Following their successful performance at the European Championship, Hungarian students proved themselves at the RoboCup Junior world championship held in Bordeaux, France. The robotics team of the Baptist Aid came in second place in the Rescue Line category on Thursday, according to the John von Neumann Computer Society on Thursday, as reported by MTI.
RoboCup Junior, which is part of the RoboCup research project launched in Japan in 1997, is considered the world’s largest robotics competition. This year, the RoboCup Junior witnessed the strongest field ever. The Hungarian Baptist Aid team named Lightning, consisting of Jázmin Szilágyi and Zsófia Panna Cs. Kiss confidently maintained their position as the most successful European team throughout all three competition days, securing the 2nd place in the Rescue Line Individual Team category.
Robots participating in the rescue categories save victims in a previously unknown disaster simulation environment, relying on their structure and programming without human intervention. The team is relatively young in their category, as they are in their first year in the U19 division of the Rescue Line. Their mentor and instructor, Csaba Abán, is the robotics teacher of the Hungarian Baptist Aid and the vice president of the John von Neumann Computer Society’s robotics division.

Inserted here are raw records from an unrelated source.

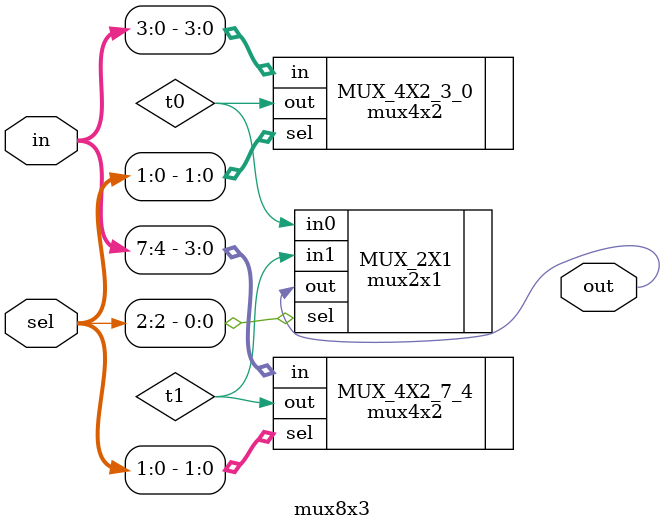
<source format=v>
`timescale 1ns / 1ps


module mux8x3(
    output out,
    input [7:0] in,
    input [2:0] sel
    );
    
    wire t0, t1;
    
    mux4x2 MUX_4X2_3_0(.out(t0), .in(in[3:0]), .sel(sel[1:0]));
    mux4x2 MUX_4X2_7_4(.out(t1), .in(in[7:4]), .sel(sel[1:0]));
    mux2x1 MUX_2X1(.out(out), .in0(t0), .in1(t1), .sel(sel[2]));
endmodule

</source>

The members of the Nyíregyháza student team named Hu-More Bot paid tribute to the 66-year-old Szeged Ladybug robot during the competition with their performance, honouring the remarkable achievement of mathematician Dániel Muszka from Szeged. The teacher of the student team was Ágnes Simon–Balogh, the Szabolcs-Szatmár-Bereg County division leader of the John von Neumann Computer Society and the national representative of RoboCup Junior, while the mentor of the team was Roland Szalacsi. To quote the teacher, the Szeged Ladybug is a symbol of Hungarian informatics and robotics, and the original robotic animal is the most popular exhibit at the John von Neumann Computer Society’s Szeged Historical Exhibition of Informatics. ‘We are very pleased that we could pay tribute to this legendary artefact and its creator with the Nyíregyháza team, and that the participants of the world championship appreciated our team’s performance,’ she said.